■ **Directions**: Through the line with "X156893000Y-88646600D03*" and starting from the first line, return the records below word for word, with pictures left out.
:: Available data
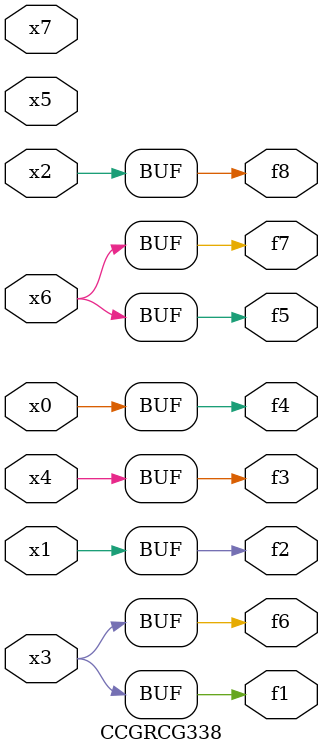
<source format=v>
module CCGRCG338(
	input x0, x1, x2, x3, x4, x5, x6, x7,
	output f1, f2, f3, f4, f5, f6, f7, f8
);
	assign f1 = x3;
	assign f2 = x1;
	assign f3 = x4;
	assign f4 = x0;
	assign f5 = x6;
	assign f6 = x3;
	assign f7 = x6;
	assign f8 = x2;
endmodule

</source>
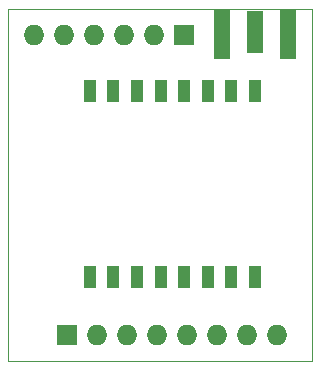
<source format=gbr>
%TF.GenerationSoftware,KiCad,Pcbnew,(5.1.4)-1*%
%TF.CreationDate,2019-10-27T14:05:37-07:00*%
%TF.ProjectId,spriteSAMD,73707269-7465-4534-914d-442e6b696361,rev?*%
%TF.SameCoordinates,Original*%
%TF.FileFunction,Soldermask,Top*%
%TF.FilePolarity,Negative*%
%FSLAX46Y46*%
G04 Gerber Fmt 4.6, Leading zero omitted, Abs format (unit mm)*
G04 Created by KiCad (PCBNEW (5.1.4)-1) date 2019-10-27 14:05:37*
%MOMM*%
%LPD*%
G04 APERTURE LIST*
%ADD10C,0.100000*%
%ADD11O,1.750800X1.750800*%
%ADD12R,1.750800X1.750800*%
%ADD13R,1.320800X3.650800*%
%ADD14R,1.400800X4.250800*%
%ADD15R,1.050800X1.850800*%
G04 APERTURE END LIST*
D10*
X145999200Y-65938400D02*
X170408600Y-65938400D01*
X145999200Y-95707200D02*
X145999200Y-65938400D01*
X171704000Y-95707200D02*
X145999200Y-95707200D01*
X171704000Y-65938400D02*
X171704000Y-95707200D01*
X170408600Y-65938400D02*
X171704000Y-65938400D01*
D11*
X148183600Y-68148200D03*
X150723600Y-68148200D03*
X153263600Y-68148200D03*
X155803600Y-68148200D03*
X158343600Y-68148200D03*
D12*
X160883600Y-68148200D03*
D13*
X166903400Y-67846600D03*
D14*
X164078400Y-68046600D03*
X169728400Y-68046600D03*
D11*
X168732200Y-93548200D03*
X166192200Y-93548200D03*
X163652200Y-93548200D03*
X161112200Y-93548200D03*
X158572200Y-93548200D03*
X156032200Y-93548200D03*
X153492200Y-93548200D03*
D12*
X150952200Y-93548200D03*
D15*
X152893000Y-72846600D03*
X154893000Y-72846600D03*
X156893000Y-72846600D03*
X158893000Y-72846600D03*
X160893000Y-72846600D03*
X162893000Y-72846600D03*
X164893000Y-72846600D03*
X166893000Y-72846600D03*
X166893000Y-88646600D03*
X164893000Y-88646600D03*
X162893000Y-88646600D03*
X160893000Y-88646600D03*
X158893000Y-88646600D03*
X156893000Y-88646600D03*
X154893000Y-88646600D03*
X152893000Y-88646600D03*
M02*

</source>
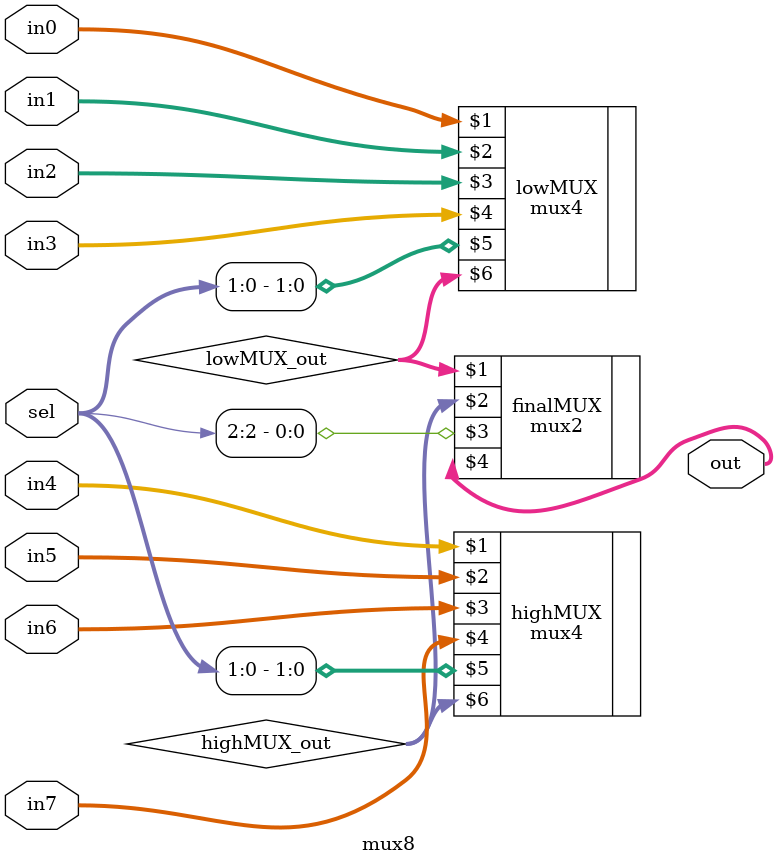
<source format=v>
/*	Author: Tobias Minn
	mux8 design using 2 mux4 and one mux2
*/

module mux8 #(parameter WIDTH = 32) (
	input	[WIDTH-1:0] 	in0, in1, in2, in3, in4, in5, in6, in7,
	input	[2:0]			sel,
	output	[WIDTH-1:0]		out);

	wire [WIDTH-1:0] lowMUX_out, highMUX_out;
	
	mux4 #(WIDTH) lowMUX(in0, in1, in2, in3, sel[1:0], lowMUX_out);
	mux4 #(WIDTH) highMUX(in4, in5, in6, in7, sel[1:0], highMUX_out);
	mux2 #(WIDTH) finalMUX(lowMUX_out, highMUX_out, sel[2], out);

endmodule
</source>
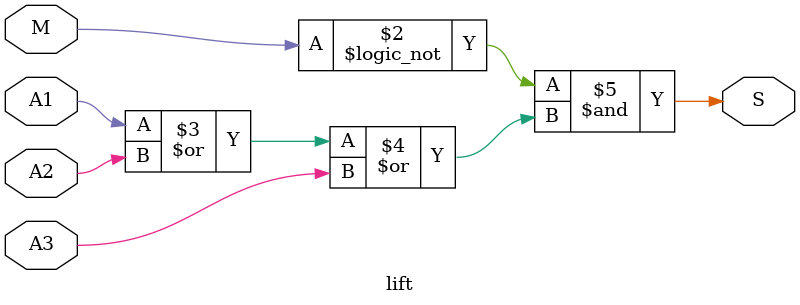
<source format=sv>
module lift(
	input logic M, A1, A2, A3,
  output logic S);

       
  always_comb S <= (!M & (A1 | A2 | A3) );
endmodule
</source>
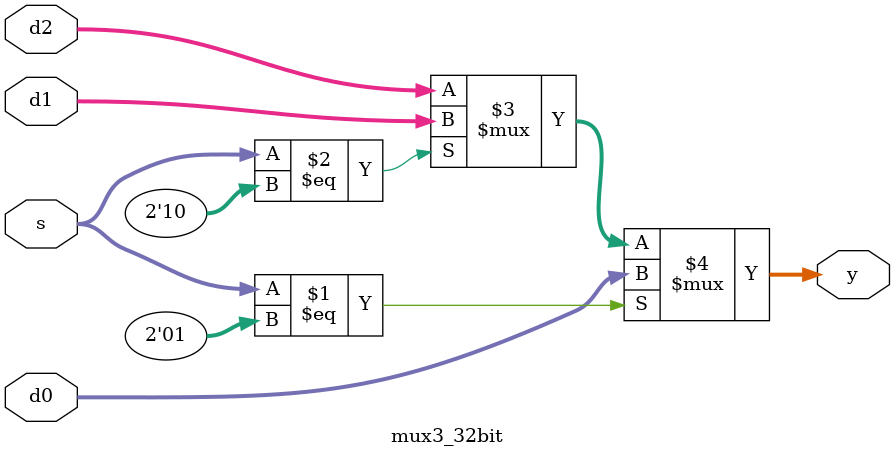
<source format=v>
module dff_r(clk, reset_n, d, q);
input clk, reset_n;
input d;
output reg q;
always @(posedge clk or negedge reset_n)
begin
if(reset_n==0) q <= 1'b0;
else q <= d;
end 
endmodule 
//flipflop module

module mux2(d0, d1, s, y); //1bit 2-to-1 Multiplexer
input d0, d1;
input s;
output y;

assign y =(s==1'b0)?d0:d1;
//instances of inverter and nand gate
endmodule 

module mux2_8bit(d0, d1, s, y);
//multiplexer module 
input [7:0] d0, d1;
input s;
output [7:0] y;

assign y[7:0] =(s==1'b0)?d0[7:0]:d1[7:0];

endmodule 

module mux2_32bit(d0, d1, s, y);
input [31:0] d0, d1;
input s;
output [31:0] y;

assign y[31:0] =(s==1'b0)?d0[31:0]:d1[31:0];

endmodule 

module mux3_32bit(d0, d1, d2, s, y);
input [31:0] d0, d1, d2;
input [1:0] s;
output [31:0] y;
wire [31:0] w0, w1;

assign y[31:0] =(s==2'b01)?d0[31:0]:((s==2'b10)?d1[31:0]:d2[31:0]);

endmodule 
</source>
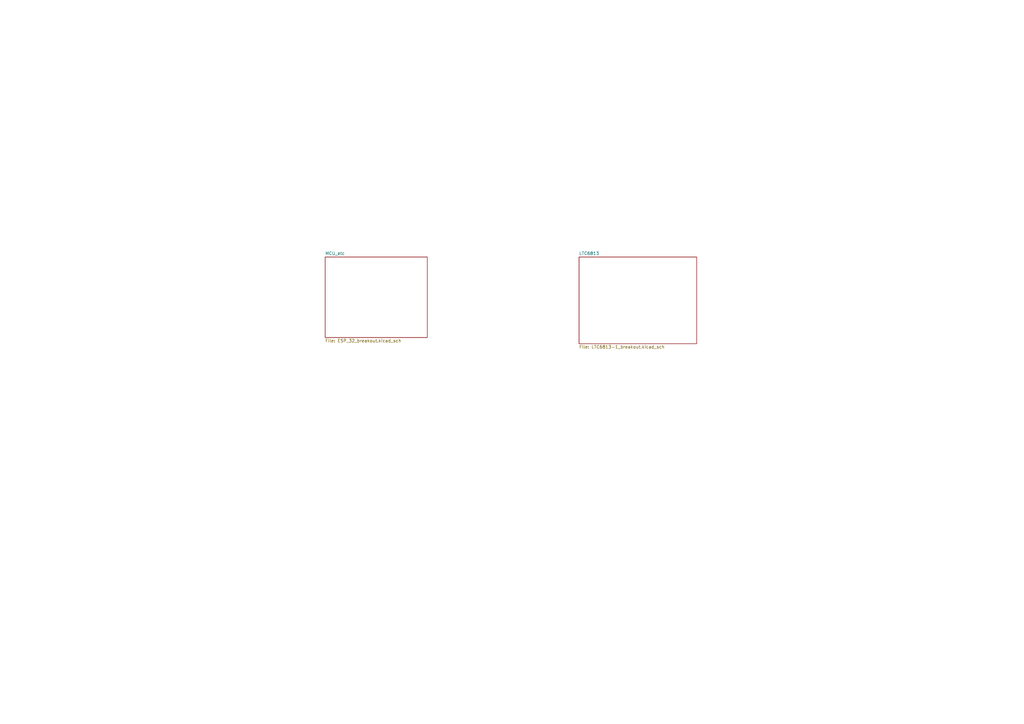
<source format=kicad_sch>
(kicad_sch
	(version 20231120)
	(generator "eeschema")
	(generator_version "8.0")
	(uuid "e0335a39-2917-4993-8bc8-e5e4f72c0f3a")
	(paper "A3")
	(lib_symbols)
	(sheet
		(at 133.35 105.41)
		(size 41.91 33.02)
		(fields_autoplaced yes)
		(stroke
			(width 0.1524)
			(type solid)
		)
		(fill
			(color 0 0 0 0.0000)
		)
		(uuid "1c86dfdd-29c8-44c6-8f61-8efec212365b")
		(property "Sheetname" "MCU_etc"
			(at 133.35 104.6984 0)
			(effects
				(font
					(size 1.27 1.27)
				)
				(justify left bottom)
			)
		)
		(property "Sheetfile" "ESP_32_breakout.kicad_sch"
			(at 133.35 139.0146 0)
			(effects
				(font
					(size 1.27 1.27)
				)
				(justify left top)
			)
		)
		(instances
			(project "14s BMS"
				(path "/e0335a39-2917-4993-8bc8-e5e4f72c0f3a"
					(page "2")
				)
			)
		)
	)
	(sheet
		(at 237.49 105.41)
		(size 48.26 35.56)
		(fields_autoplaced yes)
		(stroke
			(width 0.1524)
			(type solid)
		)
		(fill
			(color 0 0 0 0.0000)
		)
		(uuid "8df0f1e3-2d35-458c-9998-412601c8e2ea")
		(property "Sheetname" "LTC6813"
			(at 237.49 104.6984 0)
			(effects
				(font
					(size 1.27 1.27)
				)
				(justify left bottom)
			)
		)
		(property "Sheetfile" "LTC6813-1_breakout.kicad_sch"
			(at 237.49 141.5546 0)
			(effects
				(font
					(size 1.27 1.27)
				)
				(justify left top)
			)
		)
		(instances
			(project "14s BMS"
				(path "/e0335a39-2917-4993-8bc8-e5e4f72c0f3a"
					(page "3")
				)
			)
		)
	)
	(sheet_instances
		(path "/"
			(page "1")
		)
	)
)

</source>
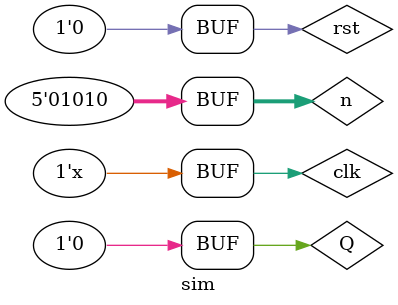
<source format=v>
`timescale 1ns / 1ps


module sim(

    );
    reg clk = 1'b0;
    reg rst = 1'b1;
    // Éú³ÉÊ±ÖÓÂö³å£¬ÖÜÆÚÎª20ns
    always
        #10 clk = ~clk;
    // ³õÊ¼»¯reset
    initial
        #15 rst = 1'b0;
    
    reg[4:0] n = 5'b01010;      // ´ý¼ÆËãÎÊÌâµÄn
    reg Q = 1'b0;               // FiboÎª0£¬CumSumÎª1
    wire[15:0] result;          // ¼ÆËã½á¹û
    
    // ×¢Òâ£º´Ë´¦Òª½«topÖÐµÄtest¶Ë¿ÚÈ¥µô×¢ÊÍ£¡
    // Ô­ÒòÊÇÊµ¼ÊÐ´µ½°å×ÓÉÏ²»ÐèÒªÕâ½á¹û£¬µ«²»·ÖÅä¸øËûÊä³ö
    // ÓÖÎÞ·¨Éú³É±ÈÌØÁ÷¡£
    top mytop(clk,rst,n,Q,result);
    
     
endmodule

</source>
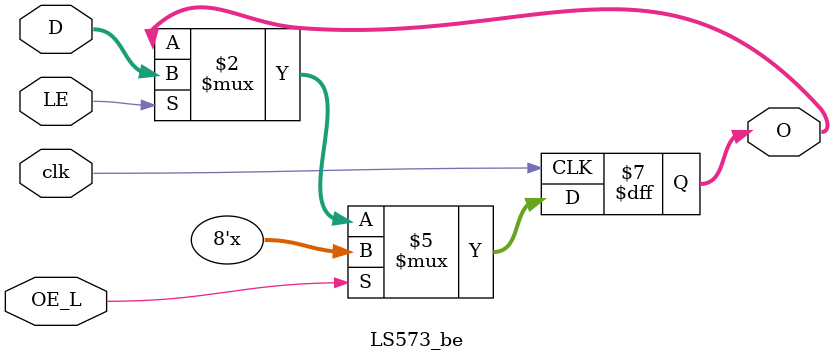
<source format=v>
module LS573_be(
    input clk,
    input [7:0] D,
    input LE,
    input OE_L,
    output reg [7:0] O
    );

    // always @(posedge LE or posedge OE_L) begin
    //     if (OE_L)
    //         O <= 8'bz;
    //     else if (LE)
    //         O <= D;
    // end

    always @(posedge clk) begin
        if (OE_L)
            O <= 8'bz;
        else if (LE)
            O <= D;
    end

endmodule

</source>
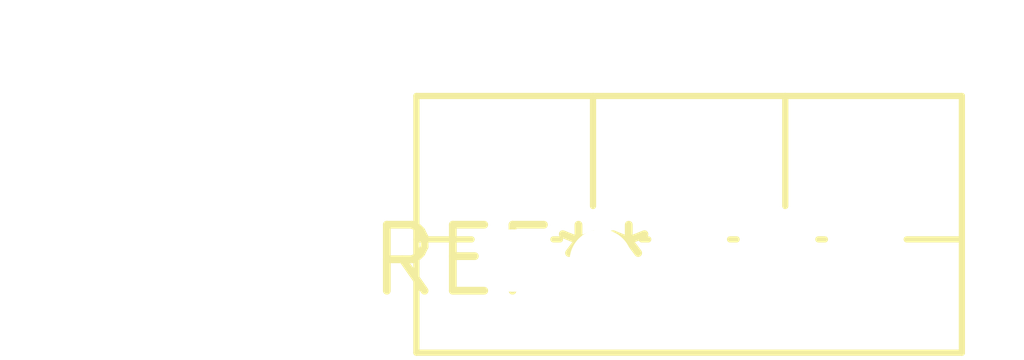
<source format=kicad_pcb>
(kicad_pcb (version 20240108) (generator pcbnew)

  (general
    (thickness 1.6)
  )

  (paper "A4")
  (layers
    (0 "F.Cu" signal)
    (31 "B.Cu" signal)
    (32 "B.Adhes" user "B.Adhesive")
    (33 "F.Adhes" user "F.Adhesive")
    (34 "B.Paste" user)
    (35 "F.Paste" user)
    (36 "B.SilkS" user "B.Silkscreen")
    (37 "F.SilkS" user "F.Silkscreen")
    (38 "B.Mask" user)
    (39 "F.Mask" user)
    (40 "Dwgs.User" user "User.Drawings")
    (41 "Cmts.User" user "User.Comments")
    (42 "Eco1.User" user "User.Eco1")
    (43 "Eco2.User" user "User.Eco2")
    (44 "Edge.Cuts" user)
    (45 "Margin" user)
    (46 "B.CrtYd" user "B.Courtyard")
    (47 "F.CrtYd" user "F.Courtyard")
    (48 "B.Fab" user)
    (49 "F.Fab" user)
    (50 "User.1" user)
    (51 "User.2" user)
    (52 "User.3" user)
    (53 "User.4" user)
    (54 "User.5" user)
    (55 "User.6" user)
    (56 "User.7" user)
    (57 "User.8" user)
    (58 "User.9" user)
  )

  (setup
    (pad_to_mask_clearance 0)
    (pcbplotparams
      (layerselection 0x00010fc_ffffffff)
      (plot_on_all_layers_selection 0x0000000_00000000)
      (disableapertmacros false)
      (usegerberextensions false)
      (usegerberattributes false)
      (usegerberadvancedattributes false)
      (creategerberjobfile false)
      (dashed_line_dash_ratio 12.000000)
      (dashed_line_gap_ratio 3.000000)
      (svgprecision 4)
      (plotframeref false)
      (viasonmask false)
      (mode 1)
      (useauxorigin false)
      (hpglpennumber 1)
      (hpglpenspeed 20)
      (hpglpendiameter 15.000000)
      (dxfpolygonmode false)
      (dxfimperialunits false)
      (dxfusepcbnewfont false)
      (psnegative false)
      (psa4output false)
      (plotreference false)
      (plotvalue false)
      (plotinvisibletext false)
      (sketchpadsonfab false)
      (subtractmaskfromsilk false)
      (outputformat 1)
      (mirror false)
      (drillshape 1)
      (scaleselection 1)
      (outputdirectory "")
    )
  )

  (net 0 "")

  (footprint "TO-220F-5_Vertical" (layer "F.Cu") (at 0 0))

)

</source>
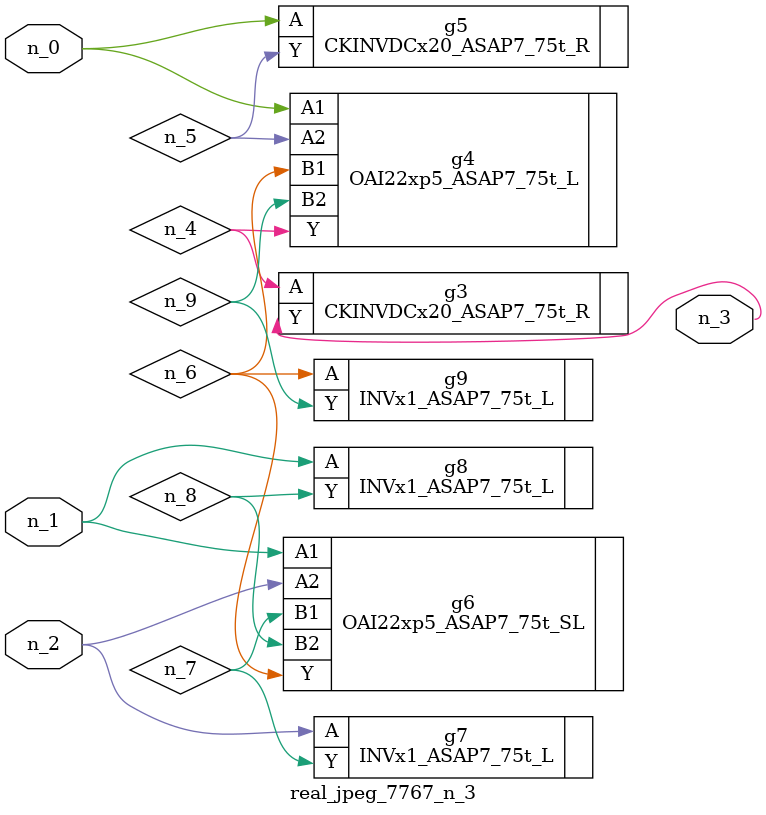
<source format=v>
module real_jpeg_7767_n_3 (n_1, n_0, n_2, n_3);

input n_1;
input n_0;
input n_2;

output n_3;

wire n_5;
wire n_8;
wire n_4;
wire n_6;
wire n_7;
wire n_9;

OAI22xp5_ASAP7_75t_L g4 ( 
.A1(n_0),
.A2(n_5),
.B1(n_6),
.B2(n_9),
.Y(n_4)
);

CKINVDCx20_ASAP7_75t_R g5 ( 
.A(n_0),
.Y(n_5)
);

OAI22xp5_ASAP7_75t_SL g6 ( 
.A1(n_1),
.A2(n_2),
.B1(n_7),
.B2(n_8),
.Y(n_6)
);

INVx1_ASAP7_75t_L g8 ( 
.A(n_1),
.Y(n_8)
);

INVx1_ASAP7_75t_L g7 ( 
.A(n_2),
.Y(n_7)
);

CKINVDCx20_ASAP7_75t_R g3 ( 
.A(n_4),
.Y(n_3)
);

INVx1_ASAP7_75t_L g9 ( 
.A(n_6),
.Y(n_9)
);


endmodule
</source>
::::
■ **Task answer**:
<source format=v>
module CCGRCG338(
	input x0, x1, x2, x3, x4, x5, x6, x7,
	output f1, f2, f3, f4, f5, f6, f7, f8
);
	assign f1 = x3;
	assign f2 = x1;
	assign f3 = x4;
	assign f4 = x0;
	assign f5 = x6;
	assign f6 = x3;
	assign f7 = x6;
	assign f8 = x2;
endmodule

</source>
<source format=gbr>
%TF.GenerationSoftware,KiCad,Pcbnew,(5.1.4)-1*%
%TF.CreationDate,2019-10-27T14:05:37-07:00*%
%TF.ProjectId,spriteSAMD,73707269-7465-4534-914d-442e6b696361,rev?*%
%TF.SameCoordinates,Original*%
%TF.FileFunction,Soldermask,Top*%
%TF.FilePolarity,Negative*%
%FSLAX46Y46*%
G04 Gerber Fmt 4.6, Leading zero omitted, Abs format (unit mm)*
G04 Created by KiCad (PCBNEW (5.1.4)-1) date 2019-10-27 14:05:37*
%MOMM*%
%LPD*%
G04 APERTURE LIST*
%ADD10C,0.100000*%
%ADD11O,1.750800X1.750800*%
%ADD12R,1.750800X1.750800*%
%ADD13R,1.320800X3.650800*%
%ADD14R,1.400800X4.250800*%
%ADD15R,1.050800X1.850800*%
G04 APERTURE END LIST*
D10*
X145999200Y-65938400D02*
X170408600Y-65938400D01*
X145999200Y-95707200D02*
X145999200Y-65938400D01*
X171704000Y-95707200D02*
X145999200Y-95707200D01*
X171704000Y-65938400D02*
X171704000Y-95707200D01*
X170408600Y-65938400D02*
X171704000Y-65938400D01*
D11*
X148183600Y-68148200D03*
X150723600Y-68148200D03*
X153263600Y-68148200D03*
X155803600Y-68148200D03*
X158343600Y-68148200D03*
D12*
X160883600Y-68148200D03*
D13*
X166903400Y-67846600D03*
D14*
X164078400Y-68046600D03*
X169728400Y-68046600D03*
D11*
X168732200Y-93548200D03*
X166192200Y-93548200D03*
X163652200Y-93548200D03*
X161112200Y-93548200D03*
X158572200Y-93548200D03*
X156032200Y-93548200D03*
X153492200Y-93548200D03*
D12*
X150952200Y-93548200D03*
D15*
X152893000Y-72846600D03*
X154893000Y-72846600D03*
X156893000Y-72846600D03*
X158893000Y-72846600D03*
X160893000Y-72846600D03*
X162893000Y-72846600D03*
X164893000Y-72846600D03*
X166893000Y-72846600D03*
X166893000Y-88646600D03*
X164893000Y-88646600D03*
X162893000Y-88646600D03*
X160893000Y-88646600D03*
X158893000Y-88646600D03*
X156893000Y-88646600D03*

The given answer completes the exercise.